若记 \({\bm P}_{k+1} = {\bm K}^{-1}_{k+1}\) , 则有如下迭代公式

(6.7)\[\begin{aligned} \bm{P}_{k+1} &=\bm{P}_{k}-\bm{P}_{k} \bm{H}_{k+1}^{T}\left(\bm{I}+\bm{H}_{k+1} \bm{P}_{k} \bm{H}_{k+1}^{T}\right)^{-1} \bm{H}_{k+1} \bm{P}_{k} \\ \boldsymbol{\beta}_{k+1} &=\boldsymbol{\beta}_{k}+\bm{P}_{k+1} \bm{H}_{k+1}^{T}\left(\bm{T}_{k+1}-\bm{H}_{k+1} \boldsymbol{\beta}_{k}\right) \end{aligned} \]

其中, \({\bm I}\in{\mathbb R}^{N_k\times N_k}\) 为单位矩阵, 当 \(N_k < L\) 时, 式.6.7 可以减小计算量.

§ 提取信息

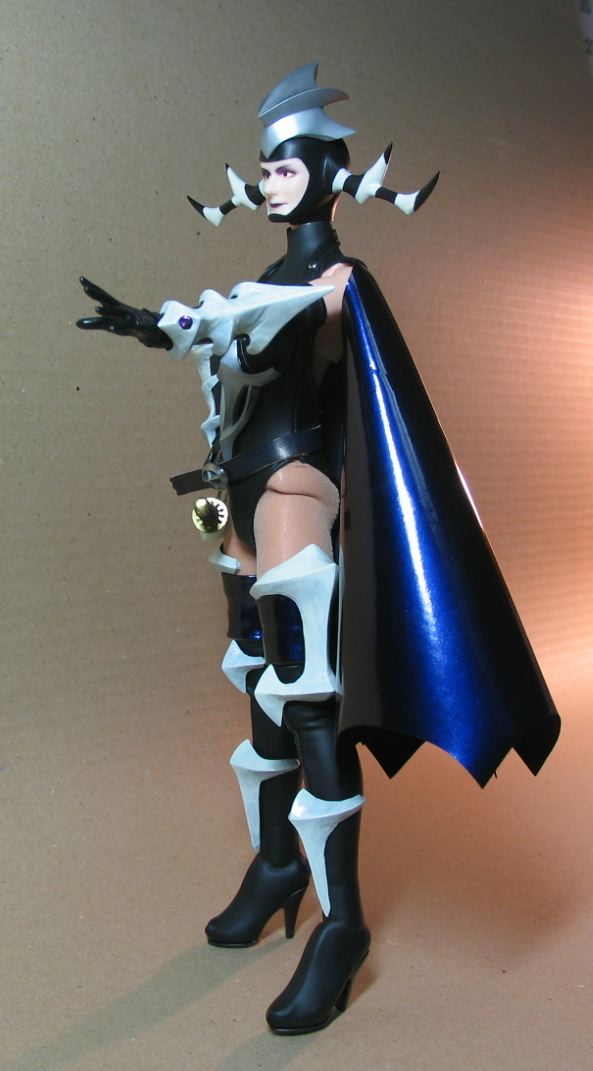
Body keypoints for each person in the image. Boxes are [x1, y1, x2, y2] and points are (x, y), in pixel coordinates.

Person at [78, 63, 560, 1035]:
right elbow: (233, 343)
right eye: (263, 168)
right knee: (253, 678)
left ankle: (341, 926)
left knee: (306, 696)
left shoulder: (337, 282)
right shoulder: (265, 279)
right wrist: (173, 333)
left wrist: (171, 321)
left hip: (298, 488)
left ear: (327, 176)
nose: (268, 181)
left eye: (285, 167)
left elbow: (262, 327)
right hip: (233, 492)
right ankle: (275, 866)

§ 任务说明
请把所给摘录中的这句话译成英文：“其中, \({\bm I}\in{\mathbb R}^{N_k\times N_k}\) 为单位矩阵, 当 \(N_k < L\) 时, 式.6.7 可以减小计算量.”

§ 任务回答
Here, \({\bm I}\in{\mathbb R}^{N_k\times N_k}\) is the identity matrix, and when \(N_k < L\), Eq. 6.7 can reduce the amount of computation.